**TO-DO ITEM**
Print the source text of every row below line for line, with no changes. Leave the pictures out of your answer.

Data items
+++
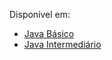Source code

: Disponível em:

* [Java Básico](https://www.youtube.com/playlist?list=PLGxZ4Rq3BOBq0KXHsp5J3PxyFaBIXVs3r)
* [Java Intermediário](https://www.youtube.com/playlist?list=PLGxZ4Rq3BOBoqYyFWOV_YbfBW80YGAGEI)

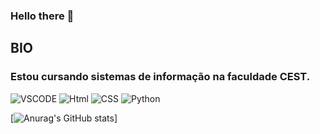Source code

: ### Hello there 👋

## BIO



### Estou cursando sistemas de informação na faculdade CEST. 

![VSCODE](https://img.shields.io/badge/VSCode-0078D4?style=for-the-badge&logo=visual%20studio%20code&logoColor=white)
![Html](https://img.shields.io/badge/HTML5-E34F26?style=for-the-badge&logo=html5&logoColor=white)
![CSS](https://img.shields.io/badge/CSS3-1572B6?style=for-the-badge&logo=css3&logoColor=white)
![Python](https://img.shields.io/badge/Python-FFD43B?style=for-the-badge&logo=python&logoColor=blue)


[![Anurag's GitHub stats](https://github-readme-stats.vercel.app/api?username=johnatandin&show_icons=true&theme=radical)]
+++
**THE ANSWER**
Source code

: Disponível em:

* [Java Básico](https://www.youtube.com/playlist?list=PLGxZ4Rq3BOBq0KXHsp5J3PxyFaBIXVs3r)
* [Java Intermediário](https://www.youtube.com/playlist?list=PLGxZ4Rq3BOBoqYyFWOV_YbfBW80YGAGEI)

Source code

: ### Hello there 👋

## BIO



### Estou cursando sistemas de informação na faculdade CEST. 

![VSCODE](https://img.shields.io/badge/VSCode-0078D4?style=for-the-badge&logo=visual%20studio%20code&logoColor=white)
![Html](https://img.shields.io/badge/HTML5-E34F26?style=for-the-badge&logo=html5&logoColor=white)
![CSS](https://img.shields.io/badge/CSS3-1572B6?style=for-the-badge&logo=css3&logoColor=white)
![Python](https://img.shields.io/badge/Python-FFD43B?style=for-the-badge&logo=python&logoColor=blue)


[![Anurag's GitHub stats](https://github-readme-stats.vercel.app/api?username=johnatandin&show_icons=true&theme=radical)]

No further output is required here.